Output type	Details	Date created	Date added	Peer reviewed?	Patient-facing?
Protocol article	protocol	03/09/2019	21/08/2020	Yes	No
Participant information sheet	Participant information sheet	11/11/2025	11/11/2025	No	Yes
Study website	Study website	11/11/2025	11/11/2025	No	Yes

Editorial Notes

11/01/2024: The following changes were made to the trial record:
1. The overall end date was changed from 28/02/2025 to 28/02/2030.
2. The study participating centres University of Szeged 1st Department of Medicine, Pándy Kálmán Hospital of Békés County were removed and Institute of Pancreatic Diseases, Semmelweis University was added.

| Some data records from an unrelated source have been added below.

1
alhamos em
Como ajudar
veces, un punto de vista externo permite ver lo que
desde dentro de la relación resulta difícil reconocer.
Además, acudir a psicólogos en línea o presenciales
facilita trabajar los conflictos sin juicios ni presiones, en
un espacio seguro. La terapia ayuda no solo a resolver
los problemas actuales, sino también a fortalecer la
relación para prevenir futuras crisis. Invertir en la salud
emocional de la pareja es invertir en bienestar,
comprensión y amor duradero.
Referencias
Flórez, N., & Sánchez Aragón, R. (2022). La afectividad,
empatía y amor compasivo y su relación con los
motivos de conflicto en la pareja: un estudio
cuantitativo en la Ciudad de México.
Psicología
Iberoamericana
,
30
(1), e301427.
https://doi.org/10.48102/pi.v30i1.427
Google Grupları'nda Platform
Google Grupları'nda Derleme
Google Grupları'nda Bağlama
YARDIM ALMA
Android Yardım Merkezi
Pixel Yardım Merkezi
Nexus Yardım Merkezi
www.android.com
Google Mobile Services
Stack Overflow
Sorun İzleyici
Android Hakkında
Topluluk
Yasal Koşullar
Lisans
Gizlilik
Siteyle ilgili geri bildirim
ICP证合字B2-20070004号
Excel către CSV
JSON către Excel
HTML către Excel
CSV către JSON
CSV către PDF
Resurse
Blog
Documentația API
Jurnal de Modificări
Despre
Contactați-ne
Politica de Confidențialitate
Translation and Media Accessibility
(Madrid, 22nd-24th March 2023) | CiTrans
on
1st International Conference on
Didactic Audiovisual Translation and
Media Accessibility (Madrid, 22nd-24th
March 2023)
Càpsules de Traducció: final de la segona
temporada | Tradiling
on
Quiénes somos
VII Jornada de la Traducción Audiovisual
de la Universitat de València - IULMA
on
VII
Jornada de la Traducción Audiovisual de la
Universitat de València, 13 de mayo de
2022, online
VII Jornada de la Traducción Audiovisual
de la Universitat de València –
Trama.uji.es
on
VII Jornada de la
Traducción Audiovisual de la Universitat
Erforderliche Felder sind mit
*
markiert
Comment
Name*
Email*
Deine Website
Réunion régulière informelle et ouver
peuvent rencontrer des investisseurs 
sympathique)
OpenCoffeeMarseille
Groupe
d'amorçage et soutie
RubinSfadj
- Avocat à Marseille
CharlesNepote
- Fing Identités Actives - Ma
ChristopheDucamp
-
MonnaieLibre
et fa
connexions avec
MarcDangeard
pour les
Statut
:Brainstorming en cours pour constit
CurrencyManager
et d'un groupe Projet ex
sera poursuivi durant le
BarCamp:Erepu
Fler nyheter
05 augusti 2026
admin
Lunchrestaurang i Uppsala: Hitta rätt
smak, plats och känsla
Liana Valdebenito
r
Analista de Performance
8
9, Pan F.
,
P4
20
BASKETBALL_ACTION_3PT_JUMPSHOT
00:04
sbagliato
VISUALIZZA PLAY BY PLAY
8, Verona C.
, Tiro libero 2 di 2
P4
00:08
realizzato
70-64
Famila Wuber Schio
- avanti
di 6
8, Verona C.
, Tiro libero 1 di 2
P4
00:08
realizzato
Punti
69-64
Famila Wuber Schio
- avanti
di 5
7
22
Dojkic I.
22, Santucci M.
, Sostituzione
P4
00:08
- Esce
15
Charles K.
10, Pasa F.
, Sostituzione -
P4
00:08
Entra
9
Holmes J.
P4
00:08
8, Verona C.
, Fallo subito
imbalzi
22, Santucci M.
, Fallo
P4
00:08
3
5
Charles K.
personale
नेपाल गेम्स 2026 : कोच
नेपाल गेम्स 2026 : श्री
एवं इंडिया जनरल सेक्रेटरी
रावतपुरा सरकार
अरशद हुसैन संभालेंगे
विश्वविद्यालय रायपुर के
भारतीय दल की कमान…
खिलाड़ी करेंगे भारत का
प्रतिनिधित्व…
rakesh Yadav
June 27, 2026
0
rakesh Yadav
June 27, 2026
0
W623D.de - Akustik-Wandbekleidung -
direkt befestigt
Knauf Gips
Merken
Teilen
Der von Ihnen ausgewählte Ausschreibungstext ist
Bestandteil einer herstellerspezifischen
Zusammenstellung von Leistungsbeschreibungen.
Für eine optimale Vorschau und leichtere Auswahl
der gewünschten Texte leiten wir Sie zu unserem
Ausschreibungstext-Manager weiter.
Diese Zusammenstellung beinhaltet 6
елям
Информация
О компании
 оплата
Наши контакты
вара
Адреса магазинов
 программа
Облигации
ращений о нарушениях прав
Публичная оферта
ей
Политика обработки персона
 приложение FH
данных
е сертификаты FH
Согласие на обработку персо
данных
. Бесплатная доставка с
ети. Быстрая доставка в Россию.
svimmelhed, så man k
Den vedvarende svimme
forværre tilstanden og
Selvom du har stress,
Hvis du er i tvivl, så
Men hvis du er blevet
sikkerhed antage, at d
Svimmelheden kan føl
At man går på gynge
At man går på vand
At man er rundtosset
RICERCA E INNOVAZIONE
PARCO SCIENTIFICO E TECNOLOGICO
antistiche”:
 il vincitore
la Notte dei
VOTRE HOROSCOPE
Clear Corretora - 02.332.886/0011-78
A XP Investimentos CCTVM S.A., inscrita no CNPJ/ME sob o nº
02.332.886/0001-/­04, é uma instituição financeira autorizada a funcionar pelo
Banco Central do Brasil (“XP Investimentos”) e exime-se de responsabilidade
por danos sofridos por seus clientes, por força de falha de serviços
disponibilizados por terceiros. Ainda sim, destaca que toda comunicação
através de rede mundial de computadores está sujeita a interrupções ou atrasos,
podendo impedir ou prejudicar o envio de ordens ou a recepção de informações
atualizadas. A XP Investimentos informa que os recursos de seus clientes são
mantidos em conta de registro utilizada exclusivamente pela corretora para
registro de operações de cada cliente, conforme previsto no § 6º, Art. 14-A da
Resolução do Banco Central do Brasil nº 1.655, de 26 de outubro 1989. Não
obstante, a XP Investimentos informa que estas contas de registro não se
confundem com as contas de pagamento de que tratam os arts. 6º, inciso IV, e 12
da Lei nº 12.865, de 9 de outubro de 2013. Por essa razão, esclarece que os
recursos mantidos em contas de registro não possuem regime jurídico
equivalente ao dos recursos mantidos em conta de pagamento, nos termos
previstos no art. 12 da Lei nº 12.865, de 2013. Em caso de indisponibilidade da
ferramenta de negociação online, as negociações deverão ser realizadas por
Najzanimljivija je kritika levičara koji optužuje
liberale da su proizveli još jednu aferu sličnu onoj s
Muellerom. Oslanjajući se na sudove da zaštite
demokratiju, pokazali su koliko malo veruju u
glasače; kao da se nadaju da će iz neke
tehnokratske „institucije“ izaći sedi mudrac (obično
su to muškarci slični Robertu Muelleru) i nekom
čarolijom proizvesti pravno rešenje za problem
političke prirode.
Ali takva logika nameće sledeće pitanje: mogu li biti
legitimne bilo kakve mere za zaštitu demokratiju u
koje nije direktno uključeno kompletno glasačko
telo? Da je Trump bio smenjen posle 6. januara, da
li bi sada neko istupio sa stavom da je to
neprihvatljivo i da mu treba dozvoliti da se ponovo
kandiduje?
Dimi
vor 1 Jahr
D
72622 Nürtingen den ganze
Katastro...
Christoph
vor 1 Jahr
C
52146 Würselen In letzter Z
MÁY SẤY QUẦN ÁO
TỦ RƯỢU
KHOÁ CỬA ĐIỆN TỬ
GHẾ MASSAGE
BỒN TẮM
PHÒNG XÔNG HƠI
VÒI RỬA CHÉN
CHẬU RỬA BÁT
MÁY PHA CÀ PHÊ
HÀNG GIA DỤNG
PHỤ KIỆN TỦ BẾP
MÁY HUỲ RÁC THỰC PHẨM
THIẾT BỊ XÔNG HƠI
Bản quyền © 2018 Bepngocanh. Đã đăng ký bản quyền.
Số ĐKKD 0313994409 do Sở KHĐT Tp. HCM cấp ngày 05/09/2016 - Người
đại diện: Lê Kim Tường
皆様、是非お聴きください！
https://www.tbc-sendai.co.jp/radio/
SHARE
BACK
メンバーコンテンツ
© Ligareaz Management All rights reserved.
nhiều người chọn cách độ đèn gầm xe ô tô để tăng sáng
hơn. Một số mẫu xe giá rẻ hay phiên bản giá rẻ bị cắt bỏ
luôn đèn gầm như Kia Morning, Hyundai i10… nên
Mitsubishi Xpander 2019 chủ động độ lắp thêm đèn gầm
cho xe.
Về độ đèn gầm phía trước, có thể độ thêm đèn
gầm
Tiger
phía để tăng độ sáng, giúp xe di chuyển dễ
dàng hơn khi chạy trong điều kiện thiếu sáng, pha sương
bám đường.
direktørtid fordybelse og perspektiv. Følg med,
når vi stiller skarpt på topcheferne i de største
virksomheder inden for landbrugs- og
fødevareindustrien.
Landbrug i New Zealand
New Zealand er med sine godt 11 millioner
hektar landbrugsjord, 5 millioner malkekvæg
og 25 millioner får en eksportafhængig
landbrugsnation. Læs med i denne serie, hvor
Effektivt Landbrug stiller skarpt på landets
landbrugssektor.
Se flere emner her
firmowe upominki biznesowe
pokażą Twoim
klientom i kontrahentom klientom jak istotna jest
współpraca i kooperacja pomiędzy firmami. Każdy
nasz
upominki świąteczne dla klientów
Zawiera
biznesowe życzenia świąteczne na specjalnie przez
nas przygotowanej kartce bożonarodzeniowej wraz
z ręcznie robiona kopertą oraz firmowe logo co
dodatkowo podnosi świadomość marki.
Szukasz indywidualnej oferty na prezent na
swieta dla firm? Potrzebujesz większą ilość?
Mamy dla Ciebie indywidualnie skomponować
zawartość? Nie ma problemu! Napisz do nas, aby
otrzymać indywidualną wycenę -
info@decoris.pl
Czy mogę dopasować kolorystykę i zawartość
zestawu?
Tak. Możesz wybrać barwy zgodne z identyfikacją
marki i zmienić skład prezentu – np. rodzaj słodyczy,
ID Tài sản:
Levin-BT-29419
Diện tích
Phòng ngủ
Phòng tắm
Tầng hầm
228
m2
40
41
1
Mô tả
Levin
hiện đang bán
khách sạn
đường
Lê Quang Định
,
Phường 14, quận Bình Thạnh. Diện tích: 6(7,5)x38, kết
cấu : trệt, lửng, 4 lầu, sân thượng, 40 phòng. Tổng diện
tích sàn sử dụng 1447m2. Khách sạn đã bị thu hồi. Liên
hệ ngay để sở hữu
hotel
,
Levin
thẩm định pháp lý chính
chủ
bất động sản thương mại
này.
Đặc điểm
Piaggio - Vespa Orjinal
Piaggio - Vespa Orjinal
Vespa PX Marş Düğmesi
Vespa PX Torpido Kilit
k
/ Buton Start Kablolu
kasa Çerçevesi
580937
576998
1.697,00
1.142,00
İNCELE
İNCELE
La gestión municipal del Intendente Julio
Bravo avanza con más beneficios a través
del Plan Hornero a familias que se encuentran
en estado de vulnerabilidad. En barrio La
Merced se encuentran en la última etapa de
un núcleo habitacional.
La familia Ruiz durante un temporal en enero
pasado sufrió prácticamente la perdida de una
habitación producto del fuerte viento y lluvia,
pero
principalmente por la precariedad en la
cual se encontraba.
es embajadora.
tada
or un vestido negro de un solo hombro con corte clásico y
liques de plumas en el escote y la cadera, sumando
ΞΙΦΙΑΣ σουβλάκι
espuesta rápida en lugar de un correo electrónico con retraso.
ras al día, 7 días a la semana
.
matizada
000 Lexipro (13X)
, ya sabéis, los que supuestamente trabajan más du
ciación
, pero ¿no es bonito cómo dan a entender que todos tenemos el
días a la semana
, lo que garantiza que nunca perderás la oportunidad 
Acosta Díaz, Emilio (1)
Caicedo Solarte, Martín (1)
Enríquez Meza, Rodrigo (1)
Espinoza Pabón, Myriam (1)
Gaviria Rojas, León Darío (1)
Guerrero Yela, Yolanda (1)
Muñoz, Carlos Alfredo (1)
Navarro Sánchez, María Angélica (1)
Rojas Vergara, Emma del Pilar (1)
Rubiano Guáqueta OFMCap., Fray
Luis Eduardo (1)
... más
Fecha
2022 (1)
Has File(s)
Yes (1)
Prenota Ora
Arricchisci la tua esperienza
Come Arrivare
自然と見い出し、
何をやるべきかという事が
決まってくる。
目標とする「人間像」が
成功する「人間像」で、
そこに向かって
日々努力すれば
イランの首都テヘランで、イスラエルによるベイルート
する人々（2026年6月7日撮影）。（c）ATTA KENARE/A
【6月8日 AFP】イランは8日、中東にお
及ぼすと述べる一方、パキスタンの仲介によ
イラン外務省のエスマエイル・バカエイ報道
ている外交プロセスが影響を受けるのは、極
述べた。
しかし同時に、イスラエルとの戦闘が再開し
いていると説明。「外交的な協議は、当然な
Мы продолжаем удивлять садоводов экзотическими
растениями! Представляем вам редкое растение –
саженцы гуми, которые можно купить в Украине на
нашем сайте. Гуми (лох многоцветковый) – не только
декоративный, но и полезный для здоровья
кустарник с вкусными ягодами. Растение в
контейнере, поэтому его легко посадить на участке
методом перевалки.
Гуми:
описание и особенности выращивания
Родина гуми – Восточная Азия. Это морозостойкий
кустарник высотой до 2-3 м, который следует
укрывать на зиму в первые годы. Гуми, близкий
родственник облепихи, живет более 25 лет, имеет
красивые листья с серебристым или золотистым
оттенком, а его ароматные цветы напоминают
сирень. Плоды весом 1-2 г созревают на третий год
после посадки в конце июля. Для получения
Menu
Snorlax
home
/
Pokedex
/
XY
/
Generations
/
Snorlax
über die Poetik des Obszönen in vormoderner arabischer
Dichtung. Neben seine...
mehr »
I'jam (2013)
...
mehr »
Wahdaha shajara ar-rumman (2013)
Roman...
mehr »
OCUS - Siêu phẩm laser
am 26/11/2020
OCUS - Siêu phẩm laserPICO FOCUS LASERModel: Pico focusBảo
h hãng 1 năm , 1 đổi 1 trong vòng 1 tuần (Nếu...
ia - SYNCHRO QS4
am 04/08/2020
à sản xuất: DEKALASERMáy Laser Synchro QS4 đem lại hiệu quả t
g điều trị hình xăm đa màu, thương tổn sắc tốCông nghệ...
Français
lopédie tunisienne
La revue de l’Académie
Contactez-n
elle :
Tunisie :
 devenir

21/08/2020: Publication reference added.
04/05/2020: Due to current public health guidance, recruitment for this study has been paused.
04/04/2019: The following changes have been made:
1. The study hypothesis has been changed.
2. The intervention has been changed.
3. The primary outcome measures have been changed.
4. The secondary outcome measures have been changed.
5. The target number of participants has been changed from 766 to 577.
6. The recruitment end date has been changed from 31/01/2025 to 28/01/2025.
7. The plain English summary has been updated to reflect the change in follow-up time from 5 to 6 years.
03/12/2018: This a follow-up study of the GOULASH study (ISRCTN63827758).